There is no better way of learning to overcome these perversions in sleep and similar forms of rest, than to study with careful thought the sleep of a wholesome little child. Having gained the physical freedom necessary to give perfect repose to the body, the quiet, simple dropping of all thought and care can be made more easily possible. So we can approach again the natural sleep and enjoy consciously the refreshment which through our own babyhood was the unconscious means of giving us daily strength and power for growth.

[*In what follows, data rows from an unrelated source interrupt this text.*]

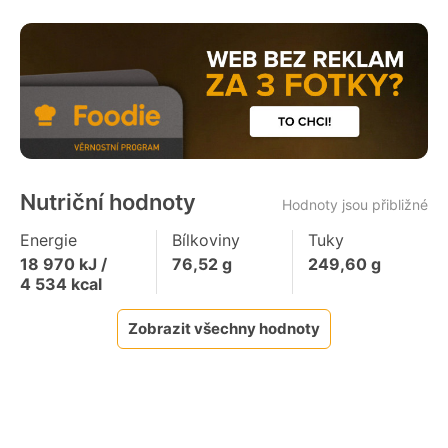
Nutriční hodnoty
Hodnoty jsou přibližné
Energie
Bílkoviny
Tuky
18 970
kJ /
76,52
g
249,60
g
4 534
kcal
Zobrazit všechny hodnoty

To take the regular process, first let go of the muscles,—that will enable us more easily to drop disturbing thoughts; and as we refuse, without resistance, admittance to the thoughts, the freedom from care for the time will follow, and the rest gained will enable us to awaken with new life for cares to come. This, however, is a habit to be established and thoughtfully cultivated; it cannot be acquired at once. More will be said in future chapters as to the process of gaining the habit.
IV.
OTHER FORMS OF REST
Do you hold yourself on the chair, or does the chair hold you? When you are subject to the laws of gravitation give up to them, and feel their strength. Do not resist these laws, as a thousand and one of us do when instead of yielding gently and letting ourselves sink into a chair, we put our bodies rigidly on and then hold them there as if fearing the chair would break if we gave our full weight to it. It is not only unnatural and unrestful, but most awkward. So in a railroad car. Much, indeed most of the fatigue from a long journey by rail is quite unnecessary, and comes from an unconscious officious effort of trying to carry the train, instead of allowing the train to carry us, or of resisting the motion, instead of relaxing and yielding to it. There is a pleasant rhythm in the motion of the rapidly moving cars which is often restful rather than fatiguing, if we will only let go and abandon ourselves to it. This was strikingly proved by a woman who, having just learned the first principles of relaxation, started on a journey overstrained from mental anxiety. The first effect of the motion was that most disagreeable, faint feeling known as car-sickness. Understanding the cause, she began at once to drop the unnecessary tension, and the faintness left her. Then she commenced an interesting novel, and as she became excited by the plot her muscles were contracted in sympathy (so-called), and the faintness returned in full force, so that she bad to drop the book and relax again; and this process was repeated half-a-dozen times before she could place her body so under control of natural laws that it was possible to read without the artificial tension asserting itself and the car-sickness returning in consequence.